Portanto, Agostinho contrapõe a distensão no tempo à intenção, saindo do


temporal rumo ao eterno. Em vez de se dispersar na multiplicidade do tempo, o homem
“confluirá” na orientação por Deus.

No parágrafo 40, reafirmam-se os resultados obtidos na reflexão contra os


maniqueus que insistem nas objeções da criação de Deus. As objeções se expressam da
seguinte maneira: “que fazia Deus, antes de fazer o céu e a terra?”. Ora, Deus nada fazia
antes de criar o céu e a terra, pois ele realmente nada podia fazer, senão já havia criado.
Em verdade, ele nada fazia no tempo, porque ele é absolutamente anterior a todos os
tempos. Nosso autor articula a criação e o começo de tudo a partir do nada, uma vez
dada à impossibilidade das criaturas surgirem da substância de Deus. Deus é eterno; e as
criaturas mutáveis não poderiam surgir de um ser imutável. Por isso a criação deve ser
do nada. O ato criador de Deus é a produção do ser daquilo que é, sendo possível
unicamente para Deus, porque somente ele é o Ser propriamente dito. Assim, sem
qualquer matéria preexistente, Deus quis que as coisas fossem e assim elas foram: isso é
precisamente “criar do nada”. Por isso Deus não pode ser comparado a um artesão, pois
um artesão se dispõe de matérias preexistentes para criação de seu artífice. Deus apenas
cria. Deus não fazia nada porque sequer havia o tempo, tendo em vista que “não pode
haver tempo sem criação”. Ou seja, Agostinho de novo conclui que tempo é uma
criatura criada por Deus, e não existia tempo algum antes do tempo. Na verdade, “antes
de todos os tempos tu [Deus] és o criador eterno de todos os tempos”, em um começo.
Assim Agostinho explica o versículo 1 e capítulo 1 de gêneses de que no princípio Deus
criou o céu e a terra, de modo a excluir as teses de que o mundo e o universo sempre
existiram e distinguir a concepção de eternidade como tempo perpétuo.

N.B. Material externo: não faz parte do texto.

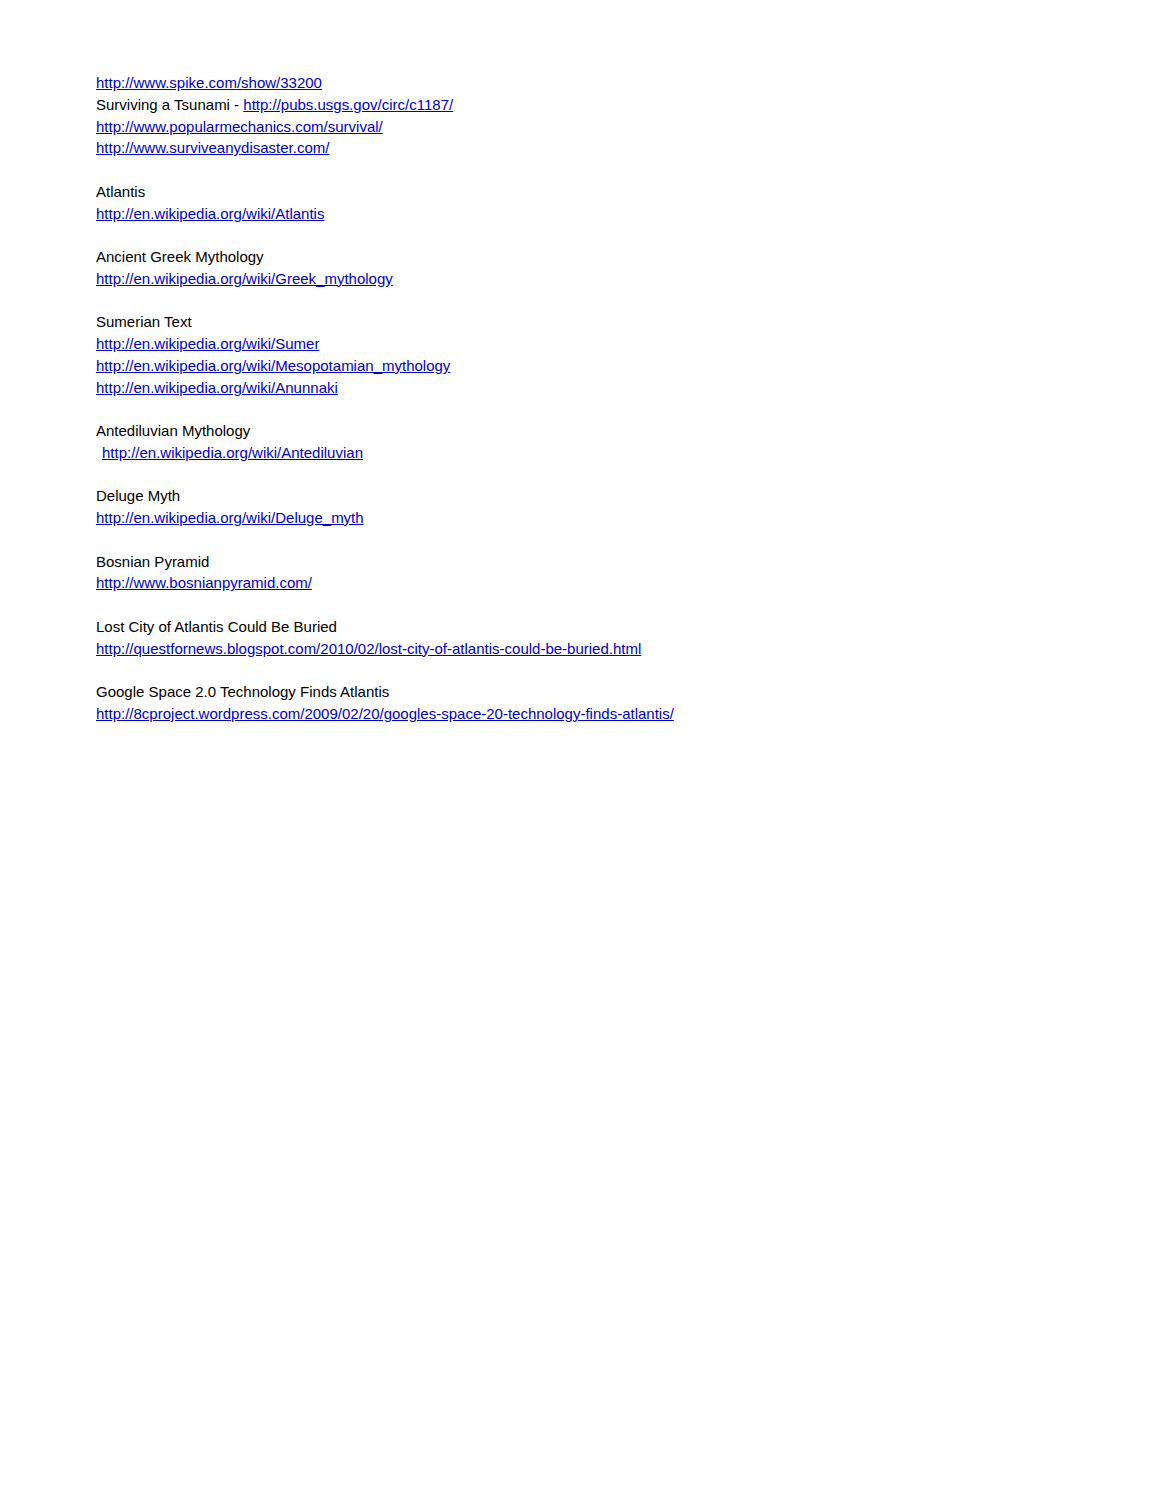http://www.spike.com/show/33200
Surviving a Tsunami - http://pubs.usgs.gov/circ/c1187/
http://www.popularmechanics.com/survival/
http://www.surviveanydisaster.com/
Atlantis
http://en.wikipedia.org/wiki/Atlantis
Ancient Greek Mythology
http://en.wikipedia.org/wiki/Greek_mythology
Sumerian Text
http://en.wikipedia.org/wiki/Sumer
http://en.wikipedia.org/wiki/Mesopotamian_mythology
http://en.wikipedia.org/wiki/Anunnaki
Antediluvian Mythology
http://en.wikipedia.org/wiki/Antediluvian
Deluge Myth
http://en.wikipedia.org/wiki/Deluge_myth
Bosnian Pyramid
http://www.bosnianpyramid.com/
Lost City of Atlantis Could Be Buried
http://questfornews.blogspot.com/2010/02/lost-city-of-atlantis-could-be-buried.html
Google Space 2.0 Technology Finds Atlantis
http://8cproject.wordpress.com/2009/02/20/googles-space-20-technology-finds-atlantis/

Com esses elementos, não se torna difícil responder a outra objeção dos
maniqueus a respeito da criação, a saber, “como lhe veio à mente fazer algo, se nunca
fez algo antes?”. Assim, ele responde: “não se pode dizer ‘nunca’, onde não há tempo.
Dessa maneira, Agostinho responde e critica as indagações dos maniqueus mostrando
que não há nenhum fundamento verdadeiro na própria formulação da pergunta.

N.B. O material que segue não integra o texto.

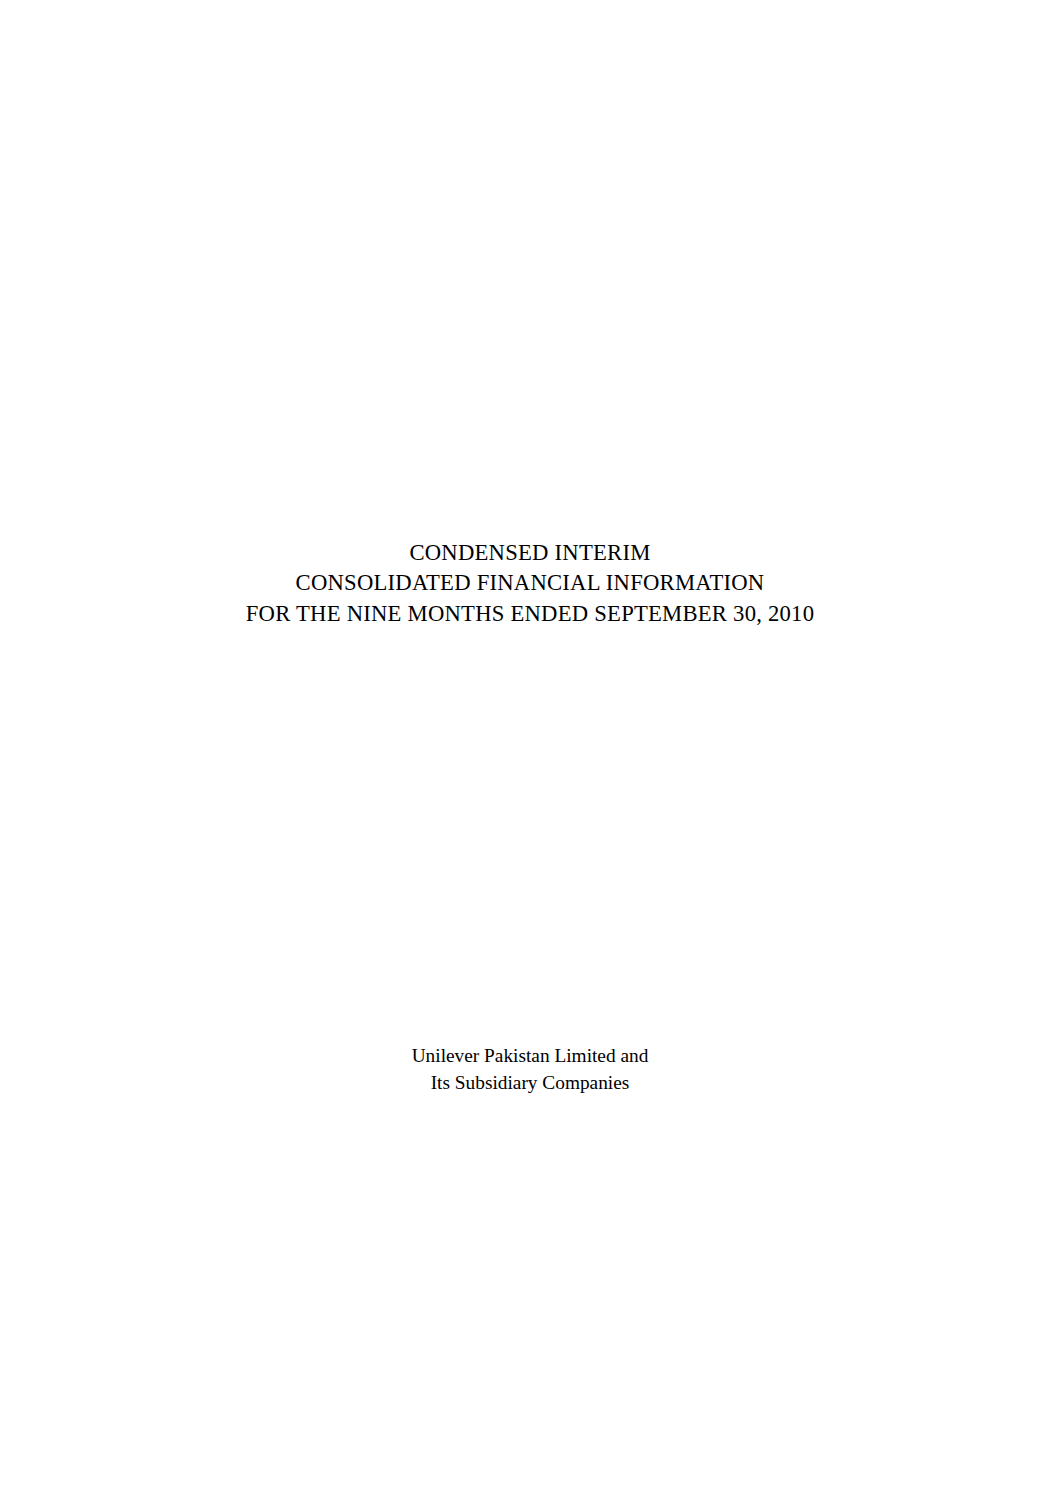CONDENSED INTERIM
CONSOLIDATED FINANCIAL INFORMATION
FOR THE NINE MONTHS ENDED SEPTEMBER 30, 2010
Unilever Pakistan Limited and
Its Subsidiary Companies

Essas verdades obedecem a verdade de Deus e torna Agostinho capaz de seguir a


felicidade num caminho tranquilo em direção à eternidade, porque, assim, ele guarda os
escritos da bíblia como fundamento último da verdade, sem recorrer a teorias exteriores
para explicar a criação do mundo. Daí porque ele diz no inicio do 40: “e permanecerei e
consolidarei em ti, em meu molde, a tua Verdade”, e ele não vai mais aguentar os
questionamentos desprezíveis de indivíduos que “desejam mais do que podem receber”.